Seville Orange Marmalade

Blog: My Patch
Posted by: Green Fingers
Tuesday 5th February 2008, 5:28pm

Bar a few straggling leeks, an unexpected crop of self set rocket and a yet to emerge purple sprouting brocolli - there's little going on on MY PATCH

In the Bleak Mid-Winter

Winter wasteland would perhaps be too hard a phrase - but the patch does look a little worse for wear during mid-winter.

Every year around late January beginning of February I keep my eyes peeled for the arrival of seville oranges with the view to making a batch of home made marmalade.

Home Made Seville Orange Marmalade.

To make your own marmalade you'll need a pressure cooker, muslin bag, 6 proper Jam jars and the following ingredients:-

  • 1 kg Seville Oranges
  • 2 kg Sugar
  • 1 litre water
  • 2 lemons

Method

Scrub the oranges thoroughly - discard bad blemished ones.

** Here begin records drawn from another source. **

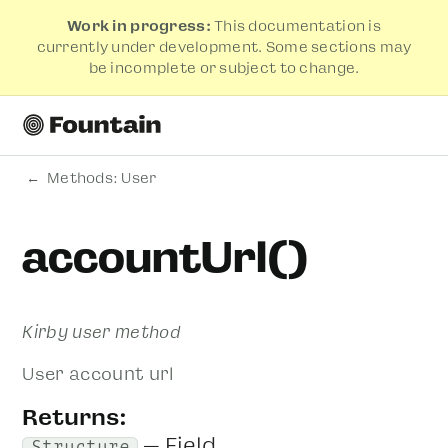
Work in progress:
This documentation is
currently under development. Some sections may
be incomplete or subject to change.
Methods: User
accountUrl()
Kirby user method
User account url
Returns:
— Field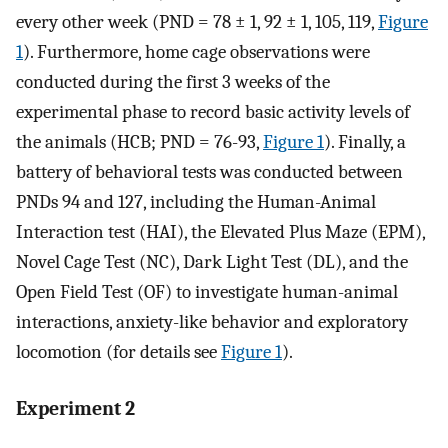
every other week (PND = 78 ± 1, 92 ± 1, 105, 119,
Figure
1
). Furthermore, home cage observations were
conducted during the first 3 weeks of the
experimental phase to record basic activity levels of
the animals (HCB; PND = 76-93,
Figure 1
). Finally, a
battery of behavioral tests was conducted between
PNDs 94 and 127, including the Human-Animal
Interaction test (HAI), the Elevated Plus Maze (EPM),
Novel Cage Test (NC), Dark Light Test (DL), and the
Open Field Test (OF) to investigate human-animal
interactions, anxiety-like behavior and exploratory
locomotion (for details see
Figure 1
).
Experiment 2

Squeeze out the juice from oranges and collect the pips in a muslin bag and tie .

Using a pressure cooker combine the water and the oranges, orange juice and bag of pips into the pan and pressure cook for 8 - 9 minutes at 10lb pressure. If you don't have a 10lb weight option you will have to use the 15lb for about 7 minutes.

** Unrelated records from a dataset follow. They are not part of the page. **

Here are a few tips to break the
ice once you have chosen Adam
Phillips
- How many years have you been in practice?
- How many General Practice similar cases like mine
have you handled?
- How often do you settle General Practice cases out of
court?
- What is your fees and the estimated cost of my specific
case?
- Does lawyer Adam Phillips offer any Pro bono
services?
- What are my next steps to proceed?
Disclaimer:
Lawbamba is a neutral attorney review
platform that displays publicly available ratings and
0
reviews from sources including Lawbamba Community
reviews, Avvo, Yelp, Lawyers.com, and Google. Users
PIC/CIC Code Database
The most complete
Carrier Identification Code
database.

This softens the fruit so you can chop it easily into thin slices

Reduce pressure quickly - stick the pan outdoors as the steam wreaks havoc on cold winter windows. When cool enough to handle take the bag of pips out and squeeze to get the maximum pectin out and the softened oranges and chop/slice them up as thinly as possible and put them back into the pan. (this is a bit messy)

Introduce the juice of the two lemons and the (oven warmed) sugar and bring to a steady rolling boil and continue until set - around 15 minutes

Marmalade is supposed to be a dead cert for setting however I found there's little wrong with adding half a sachet of Certo.

Let the pan stand for five minutes - this prevents the fruit all floating at the top then pour into hot jars and seal.

A real treat is that there always seems to be a little left over that doesn't justify part filling a new jar - pour into a bowl and leave in fridge.

While the jar lids are "popping" -- confirming they are vacuum sealed you can look forward to your first taste of home made marmalade.